OUCH! Wow, that hurts! I did NOT see that one coming! Right in the face, I mean anywhere but there! I can't believe I let that happen to me. What was I thinking?Sometimes life deals us a sucker-punch that leaves us with the most dreaded thing we want most to avoid...hurt. We don't want to hurt because after all, it hurts! It's painful. It's the pain that comes from an unexpected blow that hurts the most - because we weren't prepared. We didn't prepare ourselves and we didn't expect it and then there it is - a jab in our heart. We might have been just laughing it up and then bam! Now we are sad, grimacing, gripping our heart, bent over and tearing up crying over the blow. Nothing feels worse than hurt.
You should know by now that I am referring not to a physical hurt but a hurt in the heart and mind, which is just as painful and sometimes more so. A physical hurt has a healing process that often the body itself performs systematically. However, a mental and emotional hurt isn't healed on it's own, contrary to the old saying, time does not heal all wounds. Rather, we ourselves have to take control of the healing process for every hurt we encounter in our hearts.
Some hurts occupy our thoughts and burden our hearts with a heaviness. These hurts are regretful and sorrowful and they require comfort and peace to stave off infections of worry and fear. When you are dealing with this pain you might have a hard time sleeping, functioning throughout your day and you find yourself feeling a heavy burden in your soul. And if this hurt lingers you will have to promote healing by doing as Philippians 4: 6 suggests; "Be anxious for nothing, but in everything with prayer and supplication with thanksgiving make all your requests known unto God, and the peace of God, which surpassess all understanding will guard your hearts and minds through Christ Jesus."

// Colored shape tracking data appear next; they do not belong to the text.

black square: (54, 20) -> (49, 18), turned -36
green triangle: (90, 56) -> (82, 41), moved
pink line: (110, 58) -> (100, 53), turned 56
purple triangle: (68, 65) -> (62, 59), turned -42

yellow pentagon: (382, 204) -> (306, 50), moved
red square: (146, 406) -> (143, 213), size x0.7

Recently, I found myself experiencing the pain of hurt through a circumstance. I was surprised that I had allowed myself to become vulnerable to this particular situation and even more surprised to find myself thinking on it constantly to the point of distraction and that it was becoming a painful burden. The fact that there seemed to be no resolution or restoration made it more intense. It hurt and it was hurting continuously for longer than I had expected and I was having trouble "getting over it". Finally, with my heart getting heavier and heavier with the burden of this hurt - I had to say to myself..."there must be relief for me, maybe I should pray it through to release." Yes, even pastors can have spiritually dull moments and have to wake up!
It wasn't an instant relief and I had to apply this medicine of releasing prayer for days, but eventually the hurt lifted and the burden of it's pain left me. The beauty of praying over hurt is the second part of that scripture. God takes the pain and covers your hurt areas with a peace that can't be put into words!

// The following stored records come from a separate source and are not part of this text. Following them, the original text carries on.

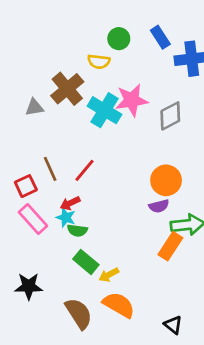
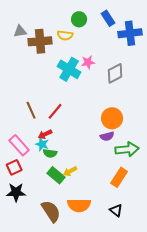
brown cross: (67, 89) -> (40, 41), moved, turned 35
pink star: (132, 100) -> (88, 62), size x0.6
gray triangle: (34, 107) -> (20, 31), moved
red square: (26, 186) -> (14, 167), moved
orange rectangle: (170, 246) -> (119, 177), moved
yellow arrow: (109, 275) -> (70, 171), moved
orange semicircle: (119, 305) -> (79, 205), turned 150
black triangle: (173, 325) -> (116, 210), moved

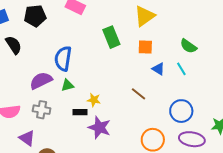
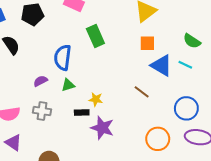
green rectangle: (111, 37) -> (95, 36), moved
blue triangle: (158, 69) -> (161, 66), size x1.6
cyan line: (181, 69) -> (185, 65), turned -32
purple semicircle: (41, 81) -> (40, 81), size x0.6
purple triangle: (27, 138) -> (13, 143), moved

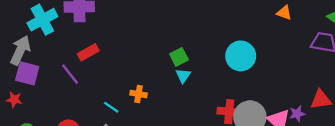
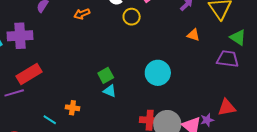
red rectangle: (88, 52) -> (29, 74), size x1.4
purple line: (70, 74) -> (14, 93), turned -66
cyan triangle: (183, 76) -> (110, 91), turned -40

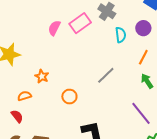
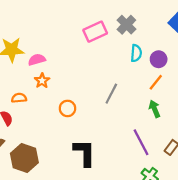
pink semicircle: (54, 28) -> (37, 60), moved, turned 35
purple circle: (143, 28) -> (159, 59), moved
gray line: (106, 75) -> (111, 94), turned -30

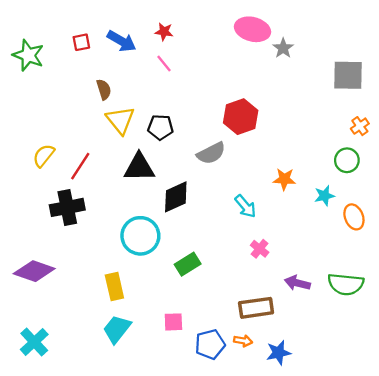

Another hurt is more damaging. It is the hurt that is caused by offense. It is possible to be hurt and not offended just as it is possible to be angry and not sin. Hurt is the result of the injury - it is a natural response. Offense is a secondary symptomatic reaction, like a rash, and it quickly develops infections like anger, revenge, hate, hardness and defensiveness and is sustained by a bad infection called un-forgiveness. You can not naturally heal from an offense. It has to be treated and every last cell of it must be eradicated from your being or it will manifest in another area in the future.
A wonderful treatment for offense is to pray for the instigator of your hurt and bless your enemies and to pray for those who persecute you and treated you badly. Another is to understand that offense must be starved. Moving on from Philippians 4: 7 to the next verse, it says this; "Finally, whatever things are true, whatever things are notable, whatever things are just, whatever things are pure, whatever things are lovely, whatever things are of good report, if there is any virtue and if there is anything praise worthy - think on these things....and the God of peace will be with you."
Just like the hurt that was constantly on my mind to the point of distraction, I finally had to "move on" and fill my mind with things that promoted my healing and starved the breeding ground for offense. I was considering being defensive, making sure "they will never hurt me again" but I can't go there and I can't be that - and neither can you.
God has too much for His people for them to be carrying hurts. He created us to feel, but He also created us to HEAL! The only people who have died of hurts are those who refused treatment! And God's health care is free! Already bought and paid for by the stripes on His back,the chastisement of our peace upon Him, as well as every sorrow of ours He bore on the cross.